## Dataset entries
--------------------

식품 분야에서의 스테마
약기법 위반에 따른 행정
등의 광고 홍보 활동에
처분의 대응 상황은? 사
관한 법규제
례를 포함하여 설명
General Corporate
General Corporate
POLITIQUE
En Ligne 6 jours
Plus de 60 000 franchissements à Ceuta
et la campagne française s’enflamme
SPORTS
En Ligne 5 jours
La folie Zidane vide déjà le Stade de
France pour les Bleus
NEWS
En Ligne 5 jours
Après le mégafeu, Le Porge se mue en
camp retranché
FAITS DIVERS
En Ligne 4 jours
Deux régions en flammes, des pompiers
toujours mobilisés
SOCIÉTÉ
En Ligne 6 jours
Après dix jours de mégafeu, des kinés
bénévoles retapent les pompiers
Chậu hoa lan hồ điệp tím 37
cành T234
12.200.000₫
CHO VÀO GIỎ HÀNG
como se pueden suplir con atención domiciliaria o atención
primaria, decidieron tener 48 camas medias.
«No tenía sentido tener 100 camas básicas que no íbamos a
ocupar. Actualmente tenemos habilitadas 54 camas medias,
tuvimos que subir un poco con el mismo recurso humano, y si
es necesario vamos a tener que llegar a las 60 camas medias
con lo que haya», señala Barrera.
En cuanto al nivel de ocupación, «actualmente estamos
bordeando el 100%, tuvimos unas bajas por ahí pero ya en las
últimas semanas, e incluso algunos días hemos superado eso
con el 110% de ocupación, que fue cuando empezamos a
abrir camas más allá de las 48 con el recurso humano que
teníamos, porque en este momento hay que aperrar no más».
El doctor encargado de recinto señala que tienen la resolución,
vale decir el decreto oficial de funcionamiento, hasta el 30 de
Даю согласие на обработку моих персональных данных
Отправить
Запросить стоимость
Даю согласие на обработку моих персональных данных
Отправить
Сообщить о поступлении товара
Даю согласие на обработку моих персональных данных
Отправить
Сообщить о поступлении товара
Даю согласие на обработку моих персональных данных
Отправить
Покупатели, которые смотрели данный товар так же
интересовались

--------------------

## What the exercise asks
Each record is to be retyped exactly as written.

## Result of the task
식품 분야에서의 스테마
약기법 위반에 따른 행정
등의 광고 홍보 활동에
처분의 대응 상황은? 사
관한 법규제
례를 포함하여 설명
General Corporate
General Corporate
POLITIQUE
En Ligne 6 jours
Plus de 60 000 franchissements à Ceuta
et la campagne française s’enflamme
SPORTS
En Ligne 5 jours
La folie Zidane vide déjà le Stade de
France pour les Bleus
NEWS
En Ligne 5 jours
Après le mégafeu, Le Porge se mue en
camp retranché
FAITS DIVERS
En Ligne 4 jours
Deux régions en flammes, des pompiers
toujours mobilisés
SOCIÉTÉ
En Ligne 6 jours
Après dix jours de mégafeu, des kinés
bénévoles retapent les pompiers
Chậu hoa lan hồ điệp tím 37
cành T234
12.200.000₫
CHO VÀO GIỎ HÀNG
como se pueden suplir con atención domiciliaria o atención
primaria, decidieron tener 48 camas medias.
«No tenía sentido tener 100 camas básicas que no íbamos a
ocupar. Actualmente tenemos habilitadas 54 camas medias,
tuvimos que subir un poco con el mismo recurso humano, y si
es necesario vamos a tener que llegar a las 60 camas medias
con lo que haya», señala Barrera.
En cuanto al nivel de ocupación, «actualmente estamos
bordeando el 100%, tuvimos unas bajas por ahí pero ya en las
últimas semanas, e incluso algunos días hemos superado eso
con el 110% de ocupación, que fue cuando empezamos a
abrir camas más allá de las 48 con el recurso humano que
teníamos, porque en este momento hay que aperrar no más».
El doctor encargado de recinto señala que tienen la resolución,
vale decir el decreto oficial de funcionamiento, hasta el 30 de
Даю согласие на обработку моих персональных данных
Отправить
Запросить стоимость
Даю согласие на обработку моих персональных данных
Отправить
Сообщить о поступлении товара
Даю согласие на обработку моих персональных данных
Отправить
Сообщить о поступлении товара
Даю согласие на обработку моих персональных данных
Отправить
Покупатели, которые смотрели данный товар так же
интересовались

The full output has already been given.